Depuis que je suis devenue “conjointe”, je suis mal traitée en permanence. Les gardiens, toujours des hommes blancs, me parlent de mon corps, de mes vêtements, ils me draguent, m’intimident, bref ils me font ch***. Parfois ils me font patienter inutilement, juste parce que ça les amuse de grignoter mon temps de visite.
Le personnel ne nous explique rien. Par exemple, ma première visite familiale s’est très mal passée. Elle a duré 72 heures car je ne savais pas qu’on avait le choix entre 24 heures et 72 heures. L’administration ne m’a pas dit que la première fois une visite de 24 heures est conseillée. Le personnel ne m’a pas appelé, ils m’ont juste envoyé une lettre pour me dire quelles affaires personnelles je pouvais prendre. Mon ami est schizophrène, il n’a pas la compétence de me donner des consignes.

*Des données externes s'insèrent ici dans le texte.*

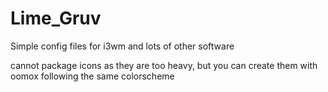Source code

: # Lime_Gruv
Simple config files for i3wm and lots of other software

cannot package icons as they are too heavy, but you can create them with oomox following the same colorscheme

J’ai très mal vécu cette visite : j’ai fait une crise d’angoisse terrible. Les surveillants m’ont évacué de force après 48 heures, ils ont sorti mon ami avec des menottes et ils ont coupé mon droit de visite. Il a fallu que je me batte pendant un mois et demi pour le récupérer.
Plus récemment, j’avais réservé une roulotte. J’appelle le matin la prison pour leur dire que mon ami ne se rappelle plus l’heure d’arrivée et qu’il a oublié de demander. Je ne viens jamais habituellement le vendredi donc je ne connaissais pas l’heure d’arrivée prévue. Le gardien me dit que je dois être là à 10h30. Je me dépêche mais j’étais en retard donc je rappelle pour dire que j’arriverai vers 10h40. Le même gardien me dit qu’il m’attend. J’arrive à l’entrée de la prison, il vient me voir et me dit que finalement il est trop tard et que je rentrerai à 13h. Je suis donc obligée d’attendre et de revenir l’après-midi. Il y avait quatre autres femmes qui attendaient aussi, à qui je demande quelle est l’heure d’arrivée le vendredi : elles me répondent que c’est toujours à 13h. Personne ne rentre le vendredi matin car le personnel fait sortir les personnes qui étaient en roulotte la veille. Voilà, ce sont des micro-agressions constantes, de la violence psychologique.
Les gardiens sont horribles. Je fais souvent des attaques de panique en prison. Le pire, c’est que toutes les difficultés que je vis en lien avec la prison n’ont aucun lien avec la maladie de mon ami. Et je ne peux pas formuler de plaintes parce que c’est lui qui en pâtirait.
Je suis stigmatisée en permanence parce que personne ne comprend pourquoi je m’intéresse, j’aide et j’aime quelqu’un qui est handicapé et incarcéré. C’est comme si une personne malade n’avait pas le droit d’avoir d’ami ou d’amour.